Figure 7—figure supplement 2.

(a) Representation of manually-annotated cells in an active lesion, based on the detection of nuclei. (b) Segmented cells. (c–h) Identification of cells that express (for example CD45+HLA+) or do not express (for example Igκ/Igλ-CD3-) a biologically relevant set of markers. (i) Classification of myeloid cells. Purple arrows were used throughout (c–i) to track myeloid cells.
Figure 7—figure supplement 3. Manual selection of T cells.

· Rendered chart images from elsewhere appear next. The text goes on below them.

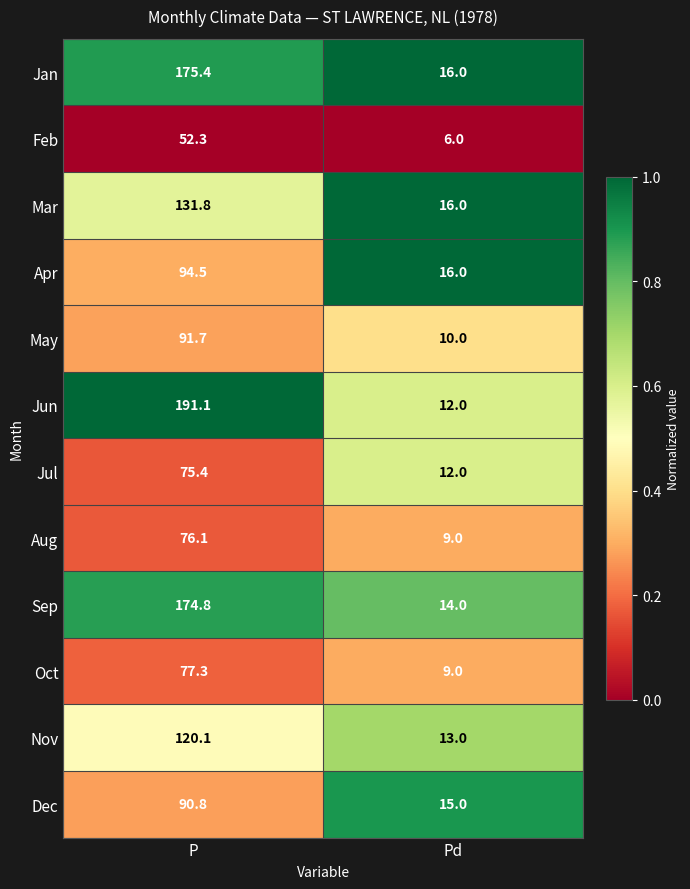

True or false: Nov has a value of 17.6 at Pd.

False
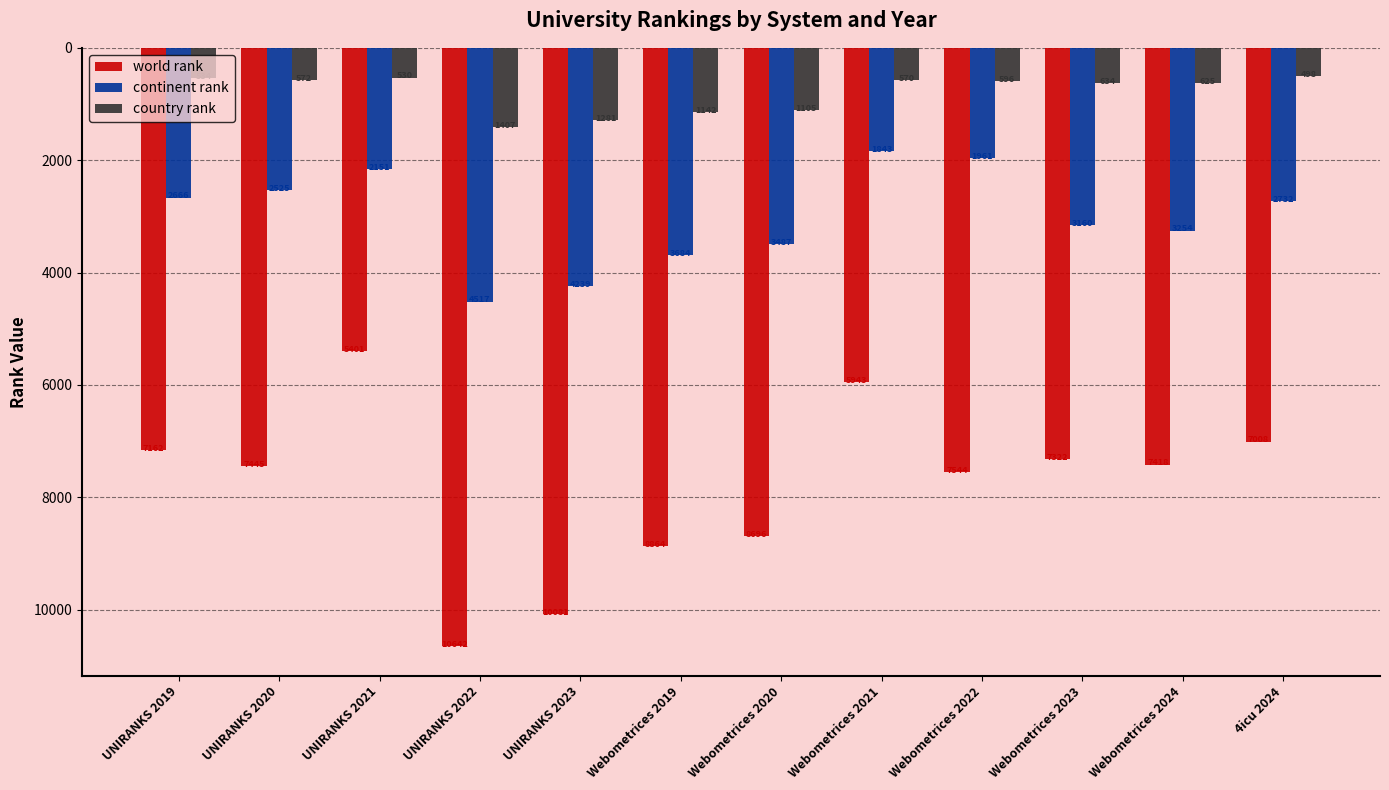

What is the sum of all continent rank values?

36219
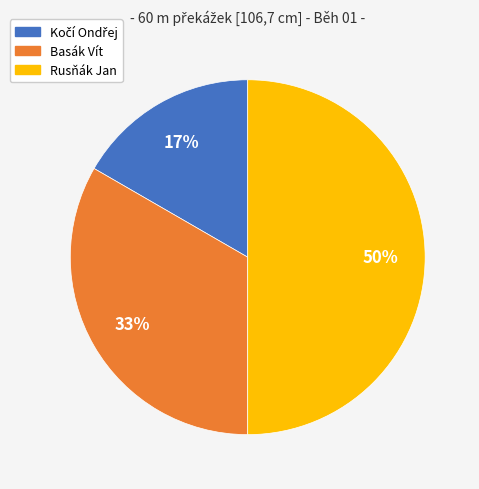

Which category has the biggest portion of the pie?

Rusňák Jan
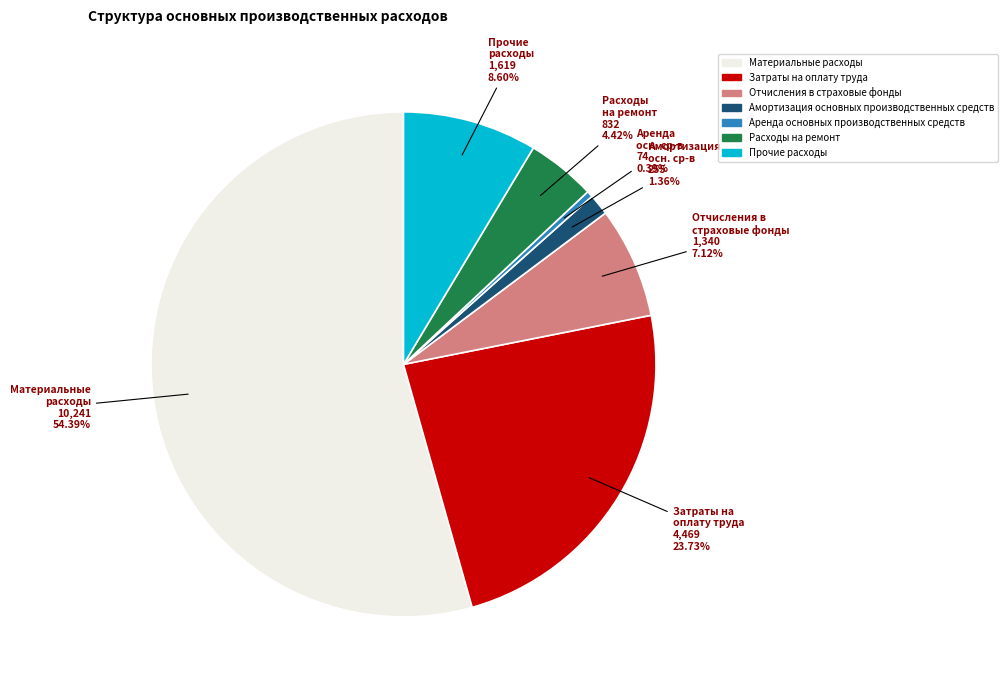

To the nearest percent, what is the combined percentage of Отчисления в страховые фонды and Материальные расходы?

62%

Figure 7—figure supplement 3.

(a) Representation of manually-annotated cells in an active lesion, based on the detection of nuclei. (b) Segmented cells. (c–h) Identification of cells that express (for example CD45+CD3+CD4+ or CD8+) or do not express (for example Igκ/Igλ-) a biologically relevant set of markers. (i) Classification of T cells. Red arrows were used throughout (c–i) to track CD8+ T cells. Green arrows were used throughout c–i) to track CD4+ T cells. Cyan arrows were used throughout (c–i) to track CD4+ proliferating T cells.
Figure 7—figure supplement 4. Manual selection of B cells.

Figure 7—figure supplement 4.

(a) Representation of manually-annotated cells in a mixed active-inactive lesion, based on the detection of nuclei. (b) Segmented cells. (c–h) Identification of cells that express (for example CD45+Igκ/Igλ+) or do not express (for example CD3-CD4-CD8-) a biologically relevant set of markers. (i) Classification of B cells. Magenta arrows were used throughout c–i) to track B cells.
Figure 7—figure supplement 5. Gating strategy used for the identification of cell subsets.

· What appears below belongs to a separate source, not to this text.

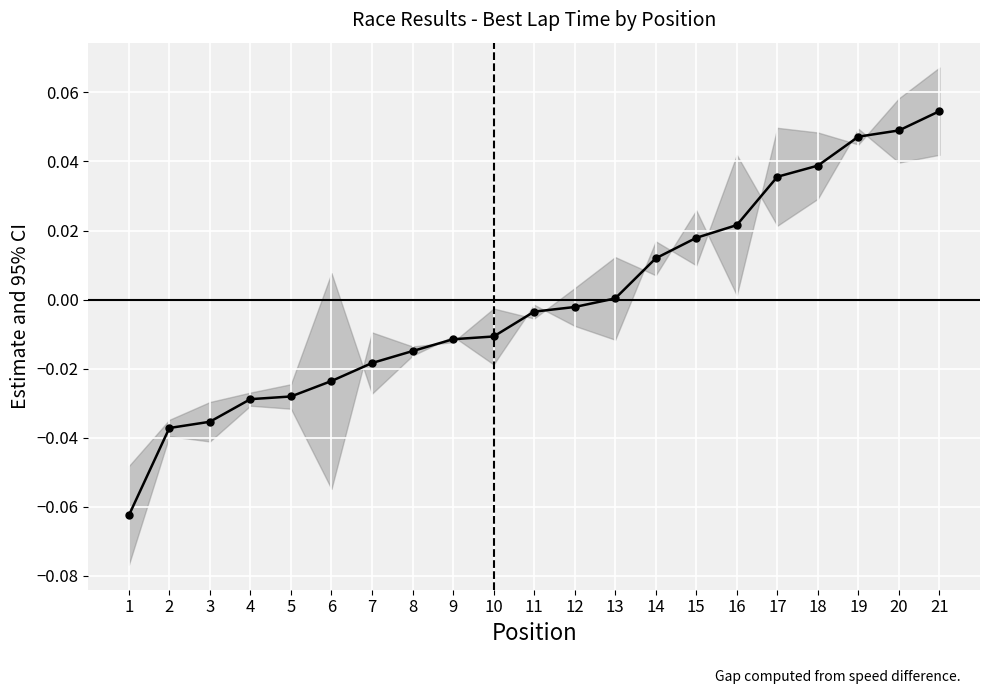

How many data points are above 0?

9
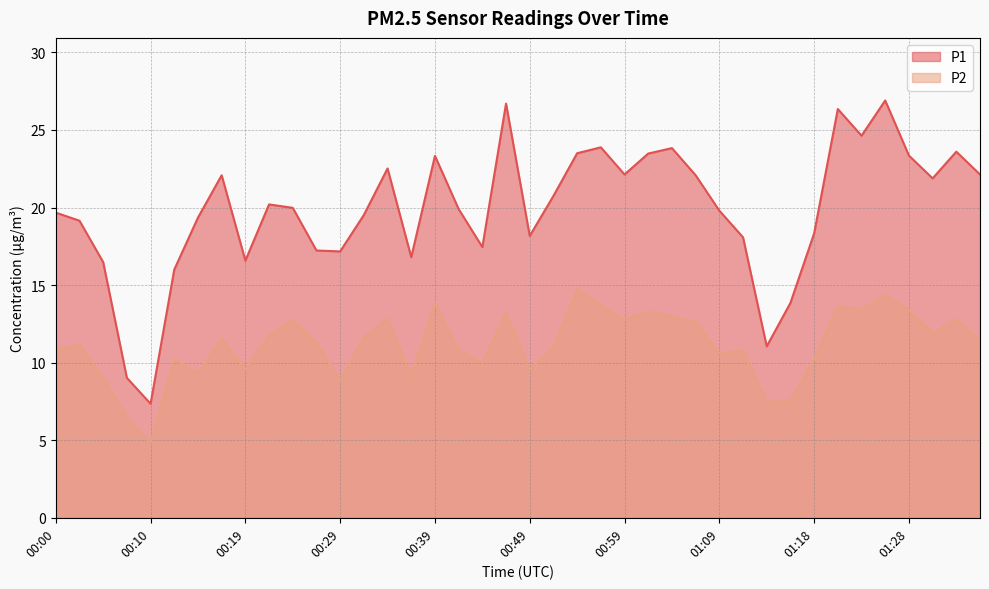

At which category does the chart reach its minimum across all series?

00:10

Figure 7—figure supplement 5.

Gating strategy for the identification of cell subset phenotypes and activation states of microglia, macrophages, T cells and B cells. In brief, the per-cell mean intensities of specific marker combinations are shown here in 2D log-log biaxial scatterplots. Gates were established based on pathologist-verified positive cells (see colored cells superimposed into each dotplot contrasting with non-verified cells in gray).
Figure 7—figure supplement 6. Gating strategy used for the generation of heat maps.

Figure 7—figure supplement 6.

Using the quadrants that capture the appropriate positivity range of each cell phenotype shown in Figure 7—figure supplement 5, cells were subjected to the positive and negative gating strategies as outlined in the Materials and methods for each lineage and indicated in (a). Subsequently, these cells were plotted for the marker combinations listed in Table 2. The frequency of cells in each quadrant are indicated. Note that some CD3+CD45+ T cells could not be classified because they fell outside of the specified gates for either of the two markers – CD8+ cells that were not simultaneously CD4-, or CD4+ cells that were not simultaneously CD8-. This is due to the dynamic range of these particular markers and thus our inability to get a clean CD4+CD8- or CD4-CD8+ T cell population. Cells that fulfilled the gating criteria specified above each image, but which did not fulfill the requirements for classification as Macrophages, Microglia, B cells or T cells, are shown in blue.